Simply because the experiment is bolted to a probe 700M miles away and not a lab bench on Earth makes no difference."
So you think you guys own the dang thing. That is plain idiotic. You own part of it because some of your taxes fund it.We the taxpayers pay you to build it. If not you would be unemployed and would be living under a bridge somewhere.
Yes you deserve credit for a job well done as all employees do. But, in this case it is a job poorly done. IE: missing half the pictures,information being held back from taxpayers,poor quality pictures (a Wall Mart camera could do a better job) & pictures not being released to the public in a timely manner as JPL does. JPL knows the tax payer deserves better. I say we should do it alone. We don't need politics to be involved with this.

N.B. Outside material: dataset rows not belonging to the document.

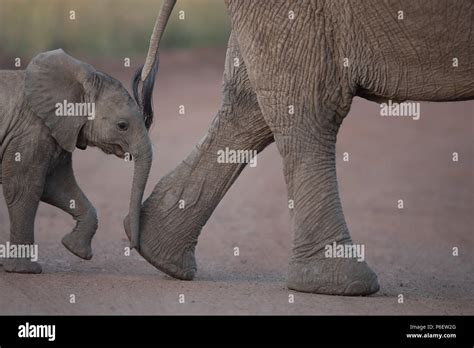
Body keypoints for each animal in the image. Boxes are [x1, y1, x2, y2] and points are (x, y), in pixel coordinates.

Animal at [0, 49, 152, 274]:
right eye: (122, 125)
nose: (133, 246)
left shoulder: (59, 130)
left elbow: (55, 186)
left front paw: (75, 249)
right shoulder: (30, 132)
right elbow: (24, 188)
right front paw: (25, 270)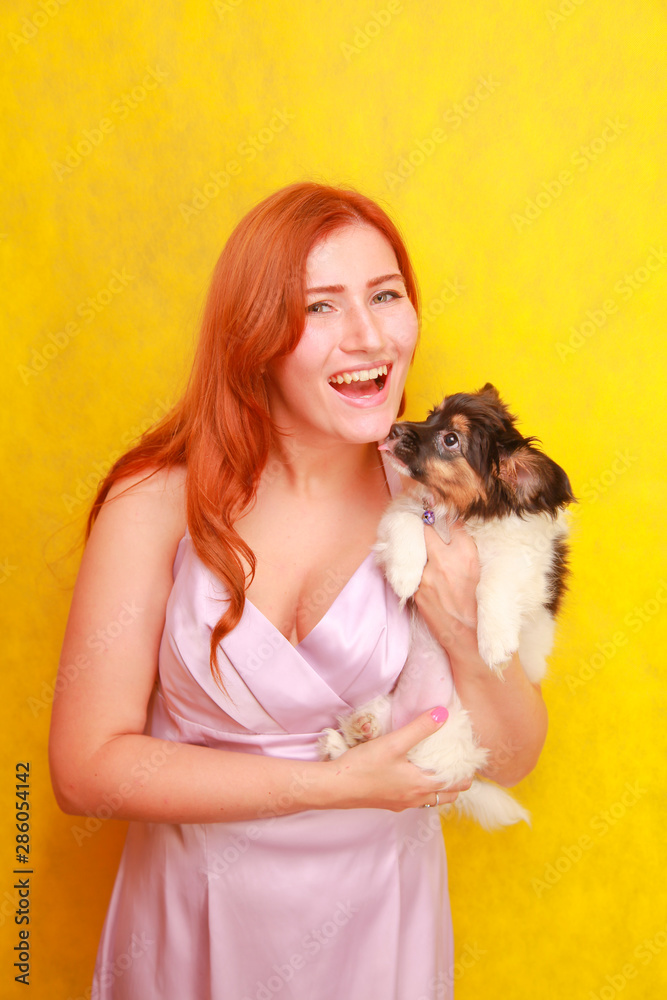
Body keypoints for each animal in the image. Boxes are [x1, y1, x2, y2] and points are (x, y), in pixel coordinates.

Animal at [318, 382, 576, 828]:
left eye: (451, 439)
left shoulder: (524, 564)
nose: (393, 428)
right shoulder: (402, 514)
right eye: (430, 415)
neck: (457, 513)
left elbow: (494, 583)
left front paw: (494, 641)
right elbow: (406, 522)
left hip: (447, 735)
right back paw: (351, 735)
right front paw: (406, 572)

I found this to be interesing from a Yahoo article.
"A boom mike extended from the 705-pound Huygens probe has captured a loud, rushing sound. Mission scientists did not immediately say what it might mean, but instruments on the probe have detected winds of about 15 mph."
Could a windmill and generator power the batteries for rover on Titan? Perhaps, You could let it charge for 18 hours then do six hours of science with such an idea?
"Nothing. There is no "before" the big bang, that's what started time."
Yes there is just one thing that came before the "Big Bang."
The scientists should be able to look at them at the same time the public does since we pay for the mission. It is simply cheating all the publics hard work since they do all the hard work paying for such missions.
"Sure I want to see the better pictures, but that wouldn't be fair to fellow scientists to take their data before they had a chance to use it."
With the invention of the computer we can all see it at the same time. Your statement is just plain stupid and uncalled for.
This guy is correct. ESA is holding out on us for some reason. If JPL had run this part of the mission we would have seen the decent video yesterday.
3900 ft difference. Wow!
Wouldn't it be cheaper to just send a Kodak camera from Wall Mart. It would be in color and the resolution would be a million times greater.